April 4, 2017, Syrian Air Force Sukhoi Su-22 fixed-wing aircraft flew above the town of  Khan Sheikhoun in north-western Syria.  At 6:45 a bomb dropped from it exploded on top of a central building emitting a yellow cloud .  Residents waking up breathed the expanding cloud and immediately had respiratory distress.  It was a chemical attack using Sarin , a nerve gas originally developed in Germany in 1938 as a pesticide . A report concluded that the Syrian government had manufactured the Sarin because the process of synthesizing the nerve agent developed by the Syrian Scientific Studies and Research Centre (SSRC) and employed by the Syrian armed forces and security services involved unique use of hexamine as a stabilizer. DIMP was also known as a by-product generated by this process, it added.  This tag was positive identifier that President Bashar al-Assad had ordered this attack on his own people.  630 townspeople were injured .  541 survived .  Net death 89

June 12, 2016 was Latin Night at a Orlando nightclub.  At 2am the club had last call.  Omar Mateen entered and using  SIG Sauer MCX[8] semi-automatic rifle and a 9mm Glock 17 semi-automatic pistol, sprayed  the club with bullets hitting many of the about 320 inside.  102 were wounded with 53 surviving .  Loss that night at the Pulse gay nightclub was 49 lives including Mateen.

On December 26, 2004 a fault between the Burma Plate and the Indian Plate off the cost of sumatra generated a 9.1 magnitide earthquake causing a tsunami in the Indian Ocean.  Residents of Banda Aceh, Indonesia, a city with a population of about 300,000 inhabitants before the tsunami were asleep and had no warning when waves hit the town. The majority of the casualties were in the city.
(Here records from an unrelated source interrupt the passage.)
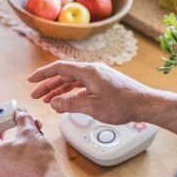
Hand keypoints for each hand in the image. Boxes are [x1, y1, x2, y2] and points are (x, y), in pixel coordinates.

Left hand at [0, 110, 69, 176]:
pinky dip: (16, 149)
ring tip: (26, 128)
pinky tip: (32, 141)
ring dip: (11, 139)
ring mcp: (4, 175)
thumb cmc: (37, 161)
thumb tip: (20, 112)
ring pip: (2, 153)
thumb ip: (23, 119)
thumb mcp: (30, 133)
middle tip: (2, 123)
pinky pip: (10, 160)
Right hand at [28, 61, 176, 135]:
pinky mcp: (105, 83)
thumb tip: (54, 103)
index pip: (59, 68)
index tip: (31, 81)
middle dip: (48, 85)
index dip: (43, 75)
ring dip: (60, 90)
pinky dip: (72, 92)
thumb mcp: (92, 107)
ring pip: (73, 81)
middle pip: (64, 75)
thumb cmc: (122, 104)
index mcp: (87, 71)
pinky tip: (68, 101)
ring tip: (48, 100)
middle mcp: (92, 70)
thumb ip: (70, 104)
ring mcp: (99, 76)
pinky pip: (82, 85)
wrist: (145, 104)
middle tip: (36, 95)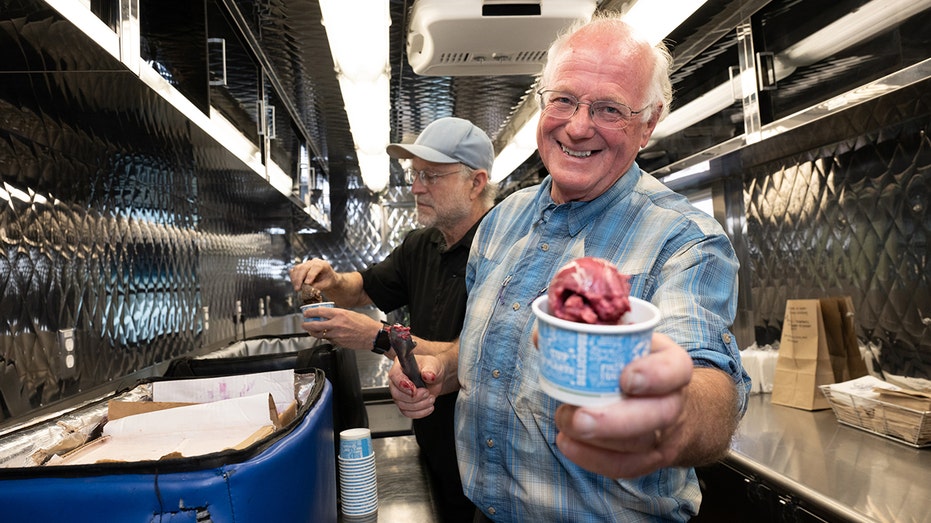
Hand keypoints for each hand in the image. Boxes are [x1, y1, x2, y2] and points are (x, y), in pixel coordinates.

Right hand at [289, 258, 336, 292]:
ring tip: (297, 288)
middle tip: (297, 289)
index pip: (316, 267)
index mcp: (323, 264)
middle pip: (304, 267)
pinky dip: (293, 277)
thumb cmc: (328, 281)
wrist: (327, 278)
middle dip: (299, 278)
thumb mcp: (326, 285)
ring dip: (295, 279)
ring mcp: (307, 263)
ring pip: (297, 268)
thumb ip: (318, 286)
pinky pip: (294, 270)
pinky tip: (295, 284)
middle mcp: (314, 262)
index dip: (311, 275)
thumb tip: (307, 288)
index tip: (307, 283)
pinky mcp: (301, 267)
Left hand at [301, 308, 383, 351]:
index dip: (310, 312)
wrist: (372, 335)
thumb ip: (338, 314)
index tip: (306, 313)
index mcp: (339, 314)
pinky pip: (328, 340)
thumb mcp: (350, 313)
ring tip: (311, 330)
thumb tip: (328, 315)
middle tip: (304, 323)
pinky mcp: (338, 343)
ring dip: (312, 332)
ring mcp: (336, 335)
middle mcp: (336, 325)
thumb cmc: (364, 324)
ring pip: (319, 334)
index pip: (320, 312)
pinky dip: (325, 337)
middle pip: (315, 325)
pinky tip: (326, 335)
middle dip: (306, 324)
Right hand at [387, 353, 442, 418]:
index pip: (394, 376)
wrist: (436, 378)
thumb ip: (430, 369)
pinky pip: (408, 413)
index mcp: (400, 367)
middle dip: (414, 397)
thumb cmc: (431, 368)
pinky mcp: (405, 404)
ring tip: (430, 398)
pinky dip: (420, 412)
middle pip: (396, 394)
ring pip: (403, 406)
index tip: (414, 389)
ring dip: (419, 405)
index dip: (403, 385)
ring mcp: (400, 394)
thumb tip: (428, 375)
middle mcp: (397, 381)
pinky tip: (428, 406)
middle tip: (426, 392)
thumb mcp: (433, 365)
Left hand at [553, 332, 693, 477]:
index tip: (625, 378)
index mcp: (672, 364)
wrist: (670, 400)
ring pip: (640, 445)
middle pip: (658, 415)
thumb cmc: (638, 363)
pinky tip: (568, 444)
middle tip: (580, 417)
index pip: (676, 369)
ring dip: (597, 440)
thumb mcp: (625, 341)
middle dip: (616, 420)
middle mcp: (675, 400)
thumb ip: (588, 334)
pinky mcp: (651, 458)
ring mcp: (666, 433)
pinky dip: (594, 460)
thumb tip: (543, 338)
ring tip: (564, 422)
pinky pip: (627, 467)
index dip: (654, 375)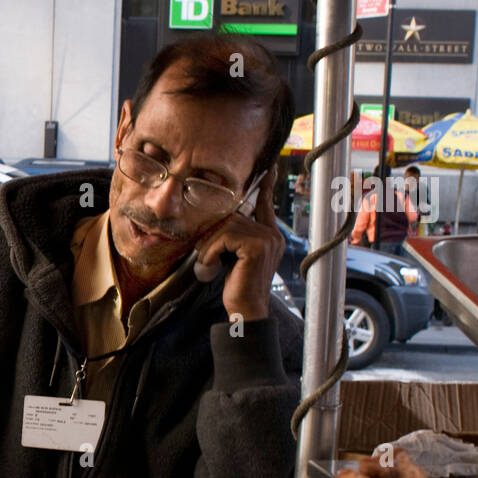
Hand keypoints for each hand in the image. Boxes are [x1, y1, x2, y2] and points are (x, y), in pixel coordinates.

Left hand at [195, 165, 284, 321]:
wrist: (245, 311)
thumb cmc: (236, 286)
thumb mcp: (233, 256)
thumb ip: (232, 238)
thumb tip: (215, 222)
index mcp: (269, 235)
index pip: (265, 204)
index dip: (266, 185)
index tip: (270, 166)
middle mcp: (272, 234)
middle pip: (233, 216)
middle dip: (212, 235)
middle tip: (205, 255)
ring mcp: (267, 239)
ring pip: (226, 226)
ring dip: (209, 246)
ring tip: (208, 264)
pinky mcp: (258, 246)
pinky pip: (225, 237)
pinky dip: (211, 251)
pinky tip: (211, 267)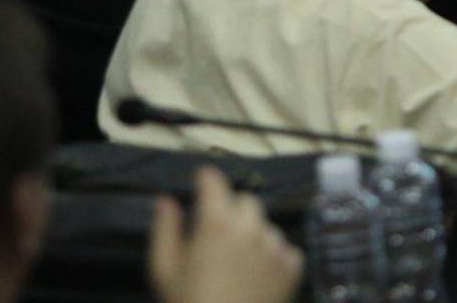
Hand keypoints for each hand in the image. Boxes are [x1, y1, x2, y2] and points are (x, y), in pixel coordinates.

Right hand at [149, 167, 302, 302]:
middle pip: (246, 200)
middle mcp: (249, 226)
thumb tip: (165, 200)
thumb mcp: (164, 270)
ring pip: (266, 225)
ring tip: (239, 262)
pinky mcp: (292, 267)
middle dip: (232, 210)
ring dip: (254, 234)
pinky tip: (259, 276)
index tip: (201, 182)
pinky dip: (274, 256)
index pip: (214, 181)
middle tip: (219, 234)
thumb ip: (165, 229)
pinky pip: (285, 249)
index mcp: (216, 222)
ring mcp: (274, 246)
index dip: (206, 179)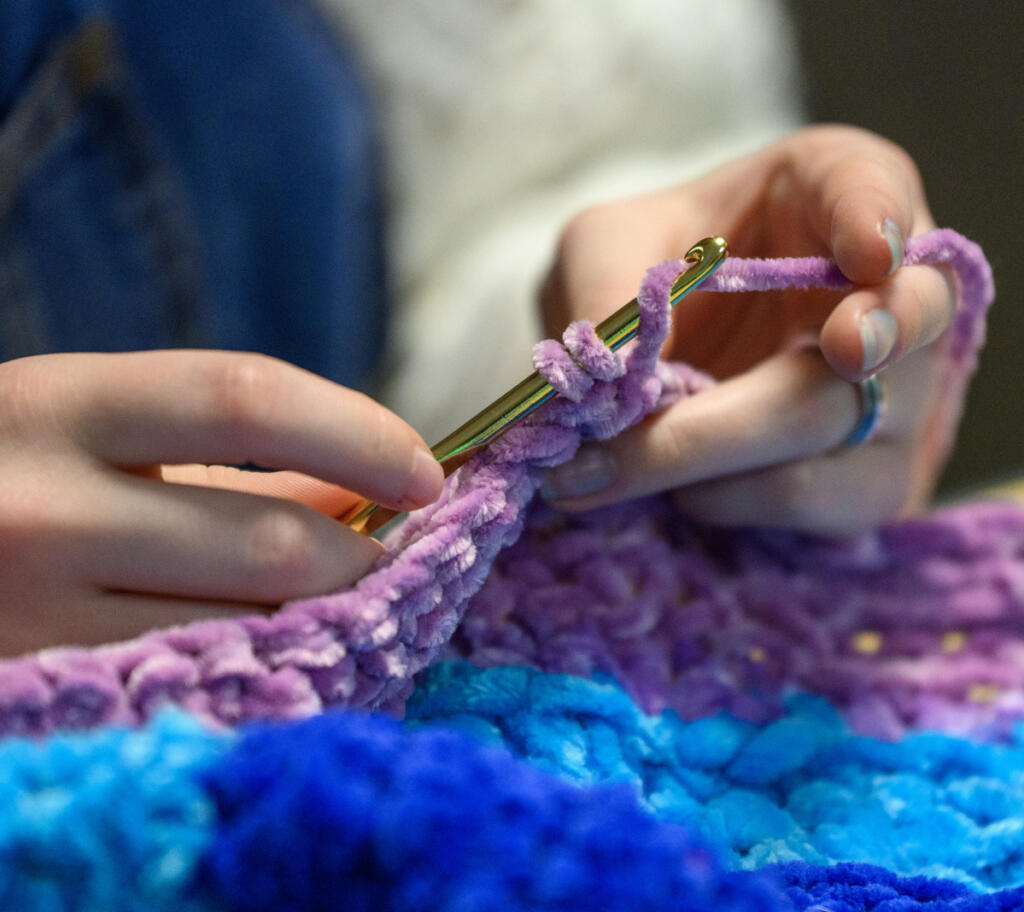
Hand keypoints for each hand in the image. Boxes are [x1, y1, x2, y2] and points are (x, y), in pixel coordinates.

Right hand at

More than 31,000 people wereconfirmed killed in the capital.  In the Indian Ocean basin, the tsuname overall claimed lives of people in 14 countries.  Net loss 227,898 

What is the take away from knowing this mortality tally?   Seemingly, All is chaos, defying order. 

Perhaps if there is an answer it might be in this song ,echoing in my head -

When I was just a little girl
I asked my mother, what will I be
Will I be pretty ?
Will I be rich?
Here's what she said to me
Que será, será
Whatever will be, will be
The future's not ours to see
Que será, será
What will be, will be


When I grew up and fell in love
I asked my sweetheart, what lies ahead
Will we have rainbows
Day after day?
Here's what my sweetheart said
Que será, será
Whatever will be, will be
The future's not ours to see
Que será, será
What will be, will be


Now I have children of my own
They ask their mother, what will I be
Will I be handsome?
Will I be rich?
I tell them tenderly
Que será, será
Whatever will be, will be
The future's not ours to see

Que será, será

What will be, will be
Que será, será.


Happy Birthday Doris



-1956 Columbia Records by Jay Livingston and Ray Evans
Happy Birthday Doris Day April 3 1939, still very much alive

Doris Day popularized the song Que será, será, singing it in the Alfred Hitchcock film “The Man Who Know Too Much” in 1956
-Jerry Wendt  April 3 2019


Note: The aircraft incident is fictional based on a collection from real incidents.